● **Input material**:
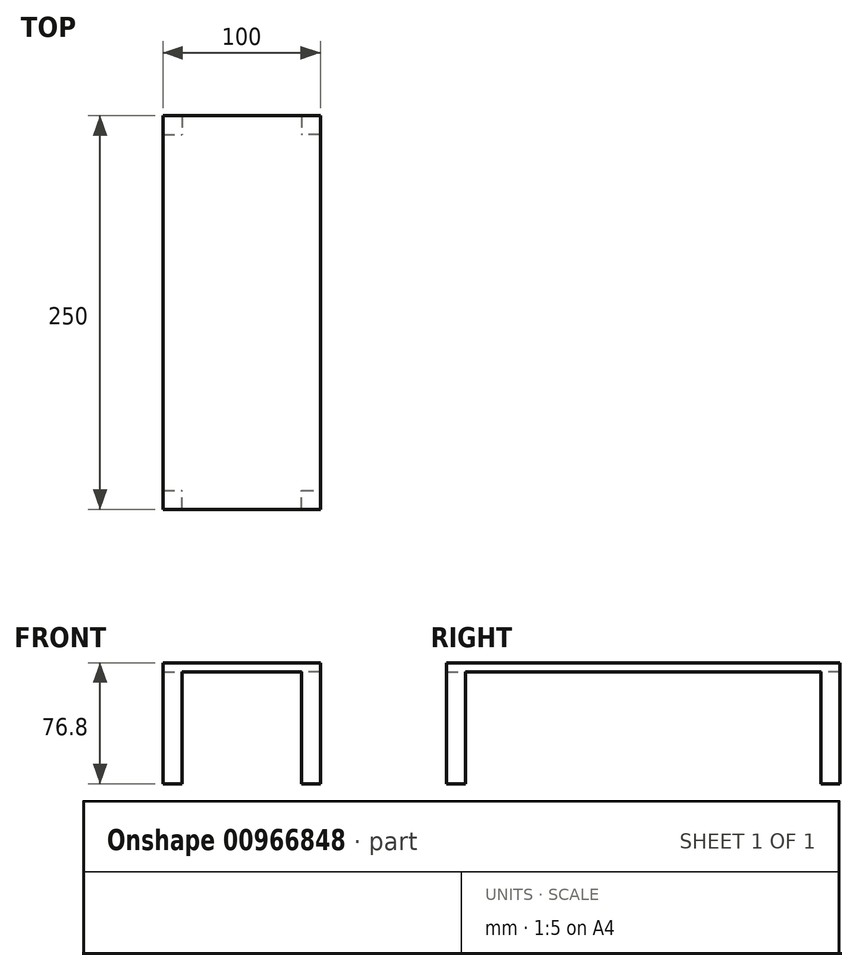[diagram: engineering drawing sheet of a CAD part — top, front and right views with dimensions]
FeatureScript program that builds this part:
annotation { "Feature Type Name" : "Feature", "Feature Type Description" : "" }
export const myFeature = defineFeature(function(context is Context, id is Id, definition is map)
    precondition{}
    {
        {
            var Q0;
            Q0=qCreatedBy(makeId("Top.planeOp"),FACE);
            var sketch = newSketch(context, id + "F0", { "sketchPlane" : qUnion([Q0])});
            skLineSegment(sketch, "E0.bottom", {"start": v(-50, 125) * mm, "end": v(50, 125) * mm});
            skLineSegment(sketch, "E0.top", {"start": v(-50, -125) * mm, "end": v(50, -125) * mm});
            skLineSegment(sketch, "E0.left", {"start": v(-50, 125) * mm, "end": v(-50, -125) * mm});
            skLineSegment(sketch, "E0.right", {"start": v(50, 125) * mm, "end": v(50, -125) * mm});
            skLineSegment(sketch, "E1", {"start": v(-50, 125) * mm, "end": v(50, -125) * mm, "construction": true});
            skSolve(sketch);
        }
        {
            var Q0;
            Q0=makeQuery(id+"F0.imprint","IMPRINT",FACE,{"disambiguationData":[TD([[makeQuery(id+"F0.imprint","IMPRINT",EDGE,{"derivedFrom":sQuery(id+"F0.wireOp",EDGE,"E0.bottom")}),-1.0]])]});
            extrude(context, id + "F1", {"entities" : qUnion([Q0]), "depth" : 5.8 * mm, "offsetDistance" : 25 * mm});
        }
        {
            var Q0;
            Q0=makeQuery(id+"F1.opExtrude","CAP_FACE",FACE,{"disambiguationData":[OSD([sQuery(id+"F0.wireOp",EDGE,"E0.bottom"),sQuery(id+"F0.wireOp",EDGE,"E0.top"),sQuery(id+"F0.wireOp",EDGE,"E0.left"),sQuery(id+"F0.wireOp",EDGE,"E0.right")])],"isStart":true});
            var sketch = newSketch(context, id + "F2", { "sketchPlane" : qUnion([Q0])});
            skLineSegment(sketch, "E2.bottom", {"start": v(-50, 125) * mm, "end": v(-38, 125) * mm});
            skLineSegment(sketch, "E2.top", {"start": v(-50, 113) * mm, "end": v(-38, 113) * mm});
            skLineSegment(sketch, "E2.left", {"start": v(-50, 125) * mm, "end": v(-50, 113) * mm});
            skLineSegment(sketch, "E2.right", {"start": v(-38, 125) * mm, "end": v(-38, 113) * mm});
            skLineSegment(sketch, "E3.bottom", {"start": v(38, 125) * mm, "end": v(50, 125) * mm});
            skLineSegment(sketch, "E3.top", {"start": v(38, 113) * mm, "end": v(50, 113) * mm});
            skLineSegment(sketch, "E3.left", {"start": v(38, 125) * mm, "end": v(38, 113) * mm});
            skLineSegment(sketch, "E3.right", {"start": v(50, 125) * mm, "end": v(50, 113) * mm});
            skLineSegment(sketch, "E4.bottom", {"start": v(50, -125) * mm, "end": v(38, -125) * mm});
            skLineSegment(sketch, "E4.top", {"start": v(50, -113) * mm, "end": v(38, -113) * mm});
            skLineSegment(sketch, "E4.left", {"start": v(50, -125) * mm, "end": v(50, -113) * mm});
            skLineSegment(sketch, "E4.right", {"start": v(38, -125) * mm, "end": v(38, -113) * mm});
            skLineSegment(sketch, "E5.bottom", {"start": v(-50, -125) * mm, "end": v(-38, -125) * mm});
            skLineSegment(sketch, "E5.top", {"start": v(-50, -113) * mm, "end": v(-38, -113) * mm});
            skLineSegment(sketch, "E5.left", {"start": v(-50, -125) * mm, "end": v(-50, -113) * mm});
            skLineSegment(sketch, "E5.right", {"start": v(-38, -125) * mm, "end": v(-38, -113) * mm});
            skSolve(sketch);
        }
        {
            var Q0;
            Q0 = qSketchRegion(id + "F2", true);
            extrude(context, id + "F3", {"entities" : qUnion([Q0]), "operationType" : NewBodyOperationType.ADD, "depth" : 71 * mm, "offsetDistance" : 25 * mm});
        }
    });
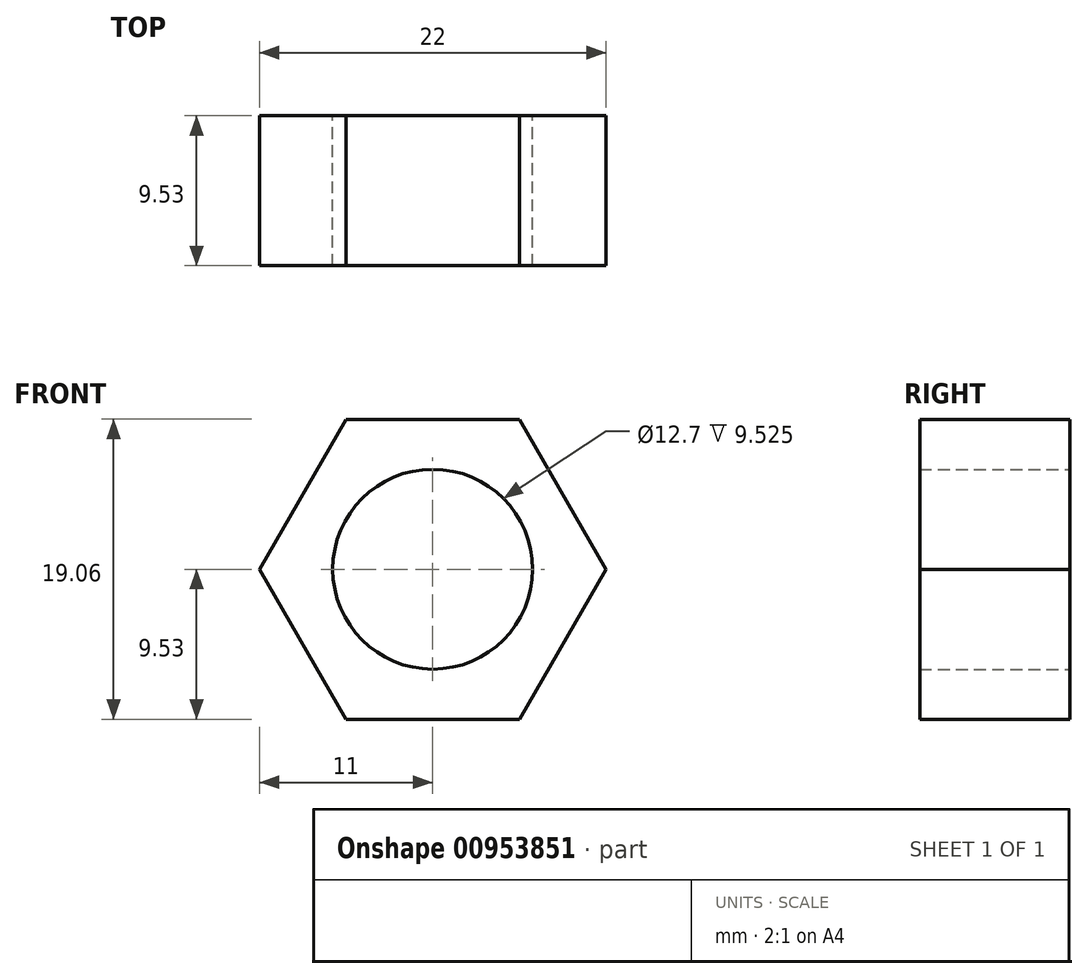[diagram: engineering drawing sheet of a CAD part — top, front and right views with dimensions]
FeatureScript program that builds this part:
annotation { "Feature Type Name" : "Feature", "Feature Type Description" : "" }
export const myFeature = defineFeature(function(context is Context, id is Id, definition is map)
    precondition{}
    {
        {
            var Q0;
            Q0=qCreatedBy(makeId("Front.planeOp"),FACE);
            var sketch = newSketch(context, id + "F0", { "sketchPlane" : qUnion([Q0])});
            skCircle(sketch, "E0.cCircle", {"center": v(0, 0) * mm, "radius": 9.53 * mm, "construction": true});
            skLineSegment(sketch, "E0.0", {"start": v(-5.5, 9.53) * mm, "end": v(5.5, 9.53) * mm});
            skLineSegment(sketch, "E0.1", {"start": v(5.5, 9.53) * mm, "end": v(11, 0) * mm});
            skLineSegment(sketch, "E0.2", {"start": v(11, 0) * mm, "end": v(5.5, -9.52) * mm});
            skLineSegment(sketch, "E0.3", {"start": v(5.5, -9.52) * mm, "end": v(-5.5, -9.53) * mm});
            skLineSegment(sketch, "E0.4", {"start": v(-5.5, -9.53) * mm, "end": v(-11, 0) * mm});
            skLineSegment(sketch, "E0.5", {"start": v(-11, 0) * mm, "end": v(-5.5, 9.52) * mm});
            skPoint(sketch, "E0.0.midPoint", {"position": v(0, 9.53) * mm});
            skCircle(sketch, "E1", {"center": v(0, 0) * mm, "radius": 6.35 * mm});
            skSolve(sketch);
        }
        {
            var Q0;
            Q0 = qSketchRegion(id + "F0", true);
            extrude(context, id + "F1", {"entities" : qUnion([Q0]), "depth" : 9.52 * mm, "offsetDistance" : 25.4 * mm});
        }
    });
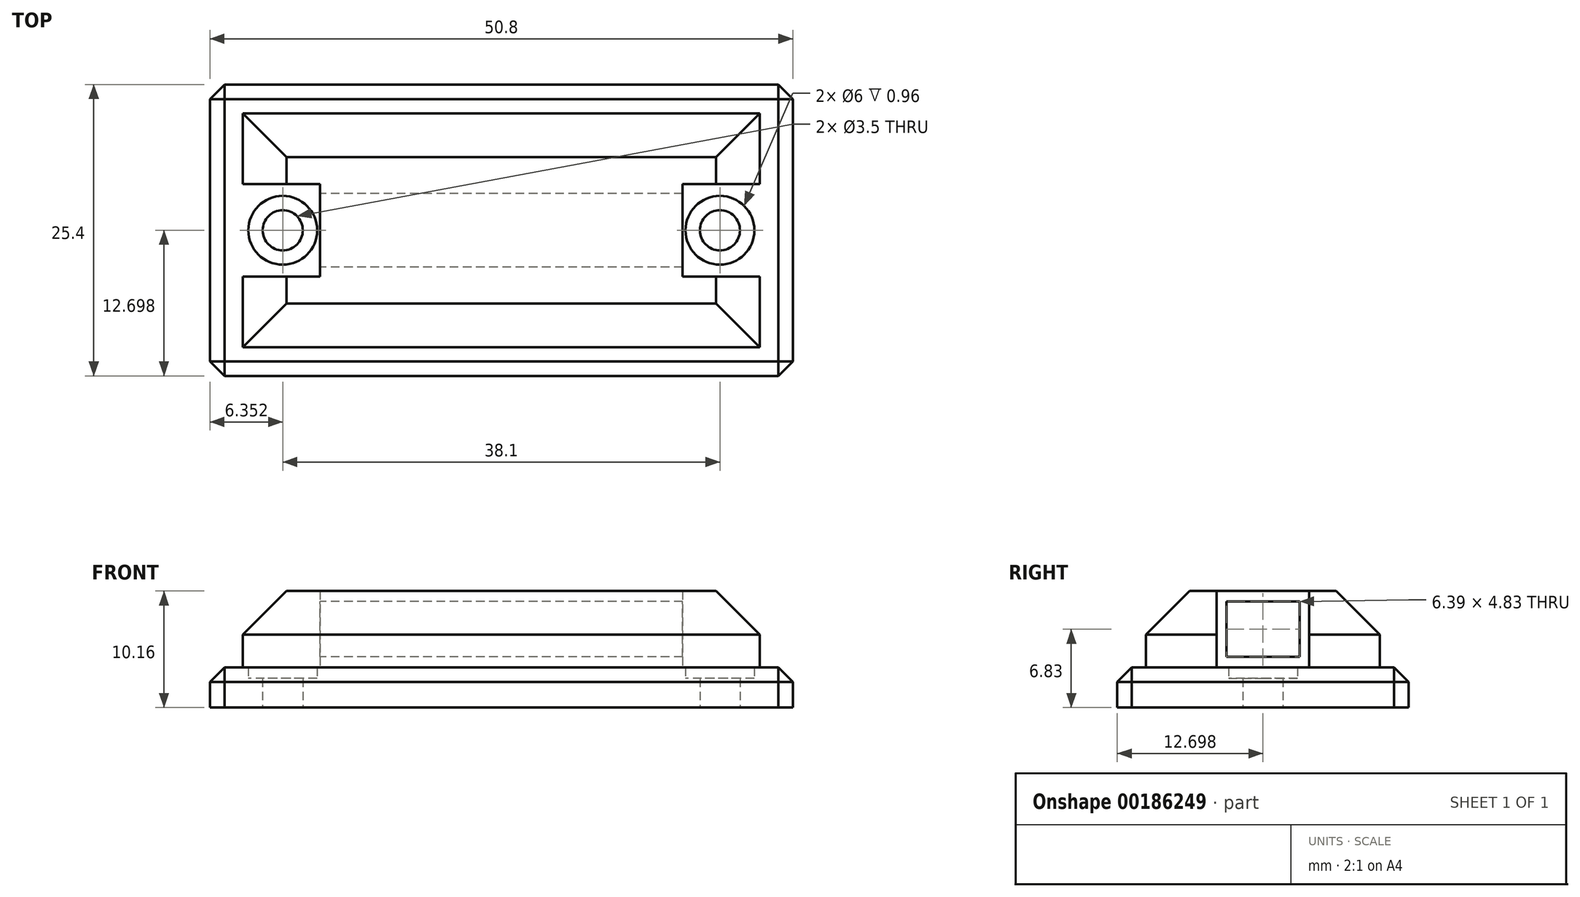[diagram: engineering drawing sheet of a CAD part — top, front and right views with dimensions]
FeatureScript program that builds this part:
annotation { "Feature Type Name" : "Feature", "Feature Type Description" : "" }
export const myFeature = defineFeature(function(context is Context, id is Id, definition is map)
    precondition{}
    {
        {
            var Q0;
            Q0=qCreatedBy(makeId("Top.planeOp"),FACE);
            var sketch = newSketch(context, id + "F0", { "sketchPlane" : qUnion([Q0])});
            skLineSegment(sketch, "E0.bottom", {"start": v(-22.7, 47.06) * mm, "end": v(28.1, 47.06) * mm});
            skLineSegment(sketch, "E0.top", {"start": v(-22.7, 21.66) * mm, "end": v(28.1, 21.66) * mm});
            skLineSegment(sketch, "E0.left", {"start": v(-22.7, 47.06) * mm, "end": v(-22.7, 21.66) * mm});
            skLineSegment(sketch, "E0.right", {"start": v(28.1, 47.06) * mm, "end": v(28.1, 21.66) * mm});
            skPoint(sketch, "E0.middle", {"position": v(2.7, 34.36) * mm});
            skCircle(sketch, "E1", {"center": v(-16.35, 34.36) * mm, "radius": 1.75 * mm});
            skCircle(sketch, "E2", {"center": v(21.75, 34.36) * mm, "radius": 1.75 * mm});
            skLineSegment(sketch, "E3", {"start": v(21.75, 34.36) * mm, "end": v(-16.35, 34.36) * mm, "construction": true});
            skLineSegment(sketch, "E4.bottom", {"start": v(-19.83, 44.55) * mm, "end": v(25.23, 44.55) * mm});
            skLineSegment(sketch, "E4.top", {"start": v(-19.83, 24.17) * mm, "end": v(25.23, 24.17) * mm});
            skLineSegment(sketch, "E4.left", {"start": v(-19.83, 44.55) * mm, "end": v(-19.83, 38.4) * mm});
            skLineSegment(sketch, "E4.right", {"start": v(25.23, 44.55) * mm, "end": v(25.23, 38.4) * mm});
            skLineSegment(sketch, "E5", {"start": v(-19.83, 38.4) * mm, "end": v(-13.1, 38.4) * mm});
            skLineSegment(sketch, "E6", {"start": v(-13.1, 38.4) * mm, "end": v(-13.1, 30.32) * mm});
            skLineSegment(sketch, "E7", {"start": v(2.7, 44.55) * mm, "end": v(2.7, 24.7) * mm, "construction": true});
            skLineSegment(sketch, "E8.MirrorCS", {"start": v(-28.9, 44.55) * mm, "end": v(-28.9, 24.7) * mm, "construction": true});
            skLineSegment(sketch, "E9.MirrorCS", {"start": v(18.5, 38.4) * mm, "end": v(18.5, 30.32) * mm});
            skLineSegment(sketch, "E10.MirrorCS", {"start": v(-19.83, 30.32) * mm, "end": v(-13.1, 30.32) * mm});
            skLineSegment(sketch, "E11.trimOffspring", {"start": v(-19.83, 30.32) * mm, "end": v(-19.83, 24.17) * mm});
            skLineSegment(sketch, "E12.trimOffspring", {"start": v(25.23, 30.32) * mm, "end": v(25.23, 24.17) * mm});
            skLineSegment(sketch, "E13.trimOffspring", {"start": v(18.5, 38.4) * mm, "end": v(25.23, 38.4) * mm});
            skPoint(sketch, "E14.orphan", {"position": v(-13.1, 44.55) * mm});
            skPoint(sketch, "E15.orphan", {"position": v(-13.1, 24.17) * mm});
            skPoint(sketch, "E16.orphan", {"position": v(18.5, 24.17) * mm});
            skPoint(sketch, "E17.orphan", {"position": v(18.5, 44.55) * mm});
            skLineSegment(sketch, "E18.trimOffspring", {"start": v(18.5, 30.32) * mm, "end": v(25.23, 30.32) * mm});
            skCircle(sketch, "E19", {"center": v(21.75, 34.36) * mm, "radius": 3 * mm});
            skCircle(sketch, "E20", {"center": v(-16.35, 34.36) * mm, "radius": 3 * mm});
            skSolve(sketch);
        }
        {
            var Q0;
            Q0=makeQuery(id+"F0.imprint","IMPRINT",FACE,{"disambiguationData":[TD([[makeQuery(id+"F0.imprint","IMPRINT",EDGE,{"derivedFrom":sQuery(id+"F0.wireOp",EDGE,"E0.bottom")}),-1.0]])]});
            extrude(context, id + "F1", {"entities" : qUnion([Q0]), "depth" : 3.5 * mm});
        }
        {
            var Q0;
            Q0=makeQuery(id+"F0.imprint","IMPRINT",FACE,{"disambiguationData":[TD([[makeQuery(id+"F0.imprint","IMPRINT",EDGE,{"derivedFrom":sQuery(id+"F0.wireOp",EDGE,"E4.bottom")}),-1.0]])]});
            extrude(context, id + "F2", {"entities" : qUnion([Q0]), "operationType" : NewBodyOperationType.ADD, "depth" : 10.16 * mm});
        }
        {
            var Q0;
            Q0=makeQuery(id+"F1.opExtrude","CAP_EDGE",EDGE,{"disambiguationData":[OSD([sQuery(id+"F0.wireOp",EDGE,"E0.left")])],"isStart":false});
            var Q1;
            Q1=makeQuery(id+"F1.opExtrude","CAP_EDGE",EDGE,{"disambiguationData":[OSD([sQuery(id+"F0.wireOp",EDGE,"E0.top")])],"isStart":false});
            var Q2;
            Q2=makeQuery(id+"F1.opExtrude","CAP_EDGE",EDGE,{"disambiguationData":[OSD([sQuery(id+"F0.wireOp",EDGE,"E0.bottom")])],"isStart":false});
            var Q3;
            Q3=makeQuery(id+"F1.opExtrude","CAP_EDGE",EDGE,{"disambiguationData":[OSD([sQuery(id+"F0.wireOp",EDGE,"E0.right")])],"isStart":false});
            var Q4;
            Q4=makeQuery(id+"F1.opExtrude","SWEPT_EDGE",EDGE,{"disambiguationData":[OSD([sQuery(id+"F0.wireOp",EDGE,"E0.bottom"),sQuery(id+"F0.wireOp",EDGE,"E0.left")])]});
            var Q5;
            Q5=makeQuery(id+"F1.opExtrude","SWEPT_EDGE",EDGE,{"disambiguationData":[OSD([sQuery(id+"F0.wireOp",EDGE,"E0.top"),sQuery(id+"F0.wireOp",EDGE,"E0.left")])]});
            var Q6;
            Q6=makeQuery(id+"F1.opExtrude","SWEPT_EDGE",EDGE,{"disambiguationData":[OSD([sQuery(id+"F0.wireOp",EDGE,"E0.top"),sQuery(id+"F0.wireOp",EDGE,"E0.right")])]});
            var Q7;
            Q7=makeQuery(id+"F1.opExtrude","SWEPT_EDGE",EDGE,{"disambiguationData":[OSD([sQuery(id+"F0.wireOp",EDGE,"E0.bottom"),sQuery(id+"F0.wireOp",EDGE,"E0.right")])]});
            chamfer(context, id + "F3", {"entities" : qUnion([Q0, Q1, Q2, Q3, Q4, Q5, Q6, Q7]), "width" : 1.27 * mm, "tangentPropagation" : true});
        }
        {
            var Q0;
            Q0=makeQuery(id+"F2.opExtrude","CAP_EDGE",EDGE,{"disambiguationData":[OSD([sQuery(id+"F0.wireOp",EDGE,"E4.right")])],"isStart":false});
            var Q1;
            Q1=makeQuery(id+"F2.opExtrude","CAP_EDGE",EDGE,{"disambiguationData":[OSD([sQuery(id+"F0.wireOp",EDGE,"E4.bottom")])],"isStart":false});
            var Q2;
            Q2=makeQuery(id+"F2.opExtrude","CAP_EDGE",EDGE,{"disambiguationData":[OSD([sQuery(id+"F0.wireOp",EDGE,"E12.trimOffspring")])],"isStart":false});
            var Q3;
            Q3=makeQuery(id+"F2.opExtrude","CAP_EDGE",EDGE,{"disambiguationData":[OSD([sQuery(id+"F0.wireOp",EDGE,"E4.top")])],"isStart":false});
            var Q4;
            Q4=makeQuery(id+"F2.opExtrude","CAP_EDGE",EDGE,{"disambiguationData":[OSD([sQuery(id+"F0.wireOp",EDGE,"E4.left")])],"isStart":false});
            var Q5;
            Q5=makeQuery(id+"F2.opExtrude","CAP_EDGE",EDGE,{"disambiguationData":[OSD([sQuery(id+"F0.wireOp",EDGE,"E11.trimOffspring")])],"isStart":false});
            chamfer(context, id + "F4", {"entities" : qUnion([Q0, Q1, Q2, Q3, Q4, Q5]), "width" : 3.8 * mm, "tangentPropagation" : true});
        }
        {
            var Q0;
            Q0=makeQuery(id+"F0.imprint","IMPRINT",FACE,{"disambiguationData":[TD([[makeQuery(id+"F0.imprint","IMPRINT",EDGE,{"derivedFrom":sQuery(id+"F0.wireOp",EDGE,"E2")}),-1.0]])]});
            var Q1;
            Q1=makeQuery(id+"F0.imprint","IMPRINT",FACE,{"disambiguationData":[TD([[makeQuery(id+"F0.imprint","IMPRINT",EDGE,{"derivedFrom":sQuery(id+"F0.wireOp",EDGE,"E1")}),-1.0]])]});
            extrude(context, id + "F5", {"entities" : qUnion([Q0, Q1]), "operationType" : NewBodyOperationType.ADD, "depth" : 2.54 * mm});
        }
        {
            var Q0;
            Q0=makeQuery(id+"F2.opExtrude","SWEPT_FACE",FACE,{"disambiguationData":[OSD([sQuery(id+"F0.wireOp",EDGE,"E6")])]});
            var sketch = newSketch(context, id + "F6", { "sketchPlane" : qUnion([Q0])});
            skLineSegment(sketch, "E21.bottom", {"start": v(-31.16, 4.41) * mm, "end": v(-37.55, 4.41) * mm});
            skLineSegment(sketch, "E21.top", {"start": v(-31.16, 9.25) * mm, "end": v(-37.55, 9.25) * mm});
            skLineSegment(sketch, "E21.left", {"start": v(-31.16, 4.41) * mm, "end": v(-31.16, 9.25) * mm});
            skLineSegment(sketch, "E21.right", {"start": v(-37.55, 4.41) * mm, "end": v(-37.55, 9.25) * mm});
            skPoint(sketch, "E21.middle", {"position": v(-34.36, 6.83) * mm});
            skPoint(sketch, "E21.middle.positionSnap0", {"position": v(-38.4, 6.83) * mm});
            skPoint(sketch, "E21.middle.positionSnap1", {"position": v(-34.36, 10.16) * mm});
            skPoint(sketch, "E21.centerSnap0", {"position": v(-38.4, 6.83) * mm});
            skPoint(sketch, "E21.centerSnap1", {"position": v(-34.36, 10.16) * mm});
            skSolve(sketch);
        }
        {
            var Q0;
            Q0 = qSketchRegion(id + "F6", true);
            var Q1;
            Q1=makeQuery(id+"F2.opExtrude","SWEPT_FACE",FACE,{"disambiguationData":[OSD([sQuery(id+"F0.wireOp",EDGE,"E9.MirrorCS")])]});
            extrude(context, id + "F7", {"entities" : qUnion([Q0]), "operationType" : NewBodyOperationType.REMOVE, "endBound" : BoundingType.UP_TO_SURFACE, "oppositeDirection" : true, "endBoundEntityFace" : qUnion([Q1]), "depth" : 25.4 * mm});
        }
    });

● **Aim of the task**: List every line in the records that contains the string "entities", matching its uppercase and lowercase letters exactly.

● **Full response**:
            extrude(context, id + "F1", {"entities" : qUnion([Q0]), "depth" : 5.8 * mm, "offsetDistance" : 25 * mm});
            extrude(context, id + "F3", {"entities" : qUnion([Q0]), "operationType" : NewBodyOperationType.ADD, "depth" : 71 * mm, "offsetDistance" : 25 * mm});
            extrude(context, id + "F1", {"entities" : qUnion([Q0]), "depth" : 9.52 * mm, "offsetDistance" : 25.4 * mm});
            extrude(context, id + "F1", {"entities" : qUnion([Q0]), "depth" : 3.5 * mm});
            extrude(context, id + "F2", {"entities" : qUnion([Q0]), "operationType" : NewBodyOperationType.ADD, "depth" : 10.16 * mm});
            chamfer(context, id + "F3", {"entities" : qUnion([Q0, Q1, Q2, Q3, Q4, Q5, Q6, Q7]), "width" : 1.27 * mm, "tangentPropagation" : true});
            chamfer(context, id + "F4", {"entities" : qUnion([Q0, Q1, Q2, Q3, Q4, Q5]), "width" : 3.8 * mm, "tangentPropagation" : true});
            extrude(context, id + "F5", {"entities" : qUnion([Q0, Q1]), "operationType" : NewBodyOperationType.ADD, "depth" : 2.54 * mm});
            extrude(context, id + "F7", {"entities" : qUnion([Q0]), "operationType" : NewBodyOperationType.REMOVE, "endBound" : BoundingType.UP_TO_SURFACE, "oppositeDirection" : true, "endBoundEntityFace" : qUnion([Q1]), "depth" : 25.4 * mm});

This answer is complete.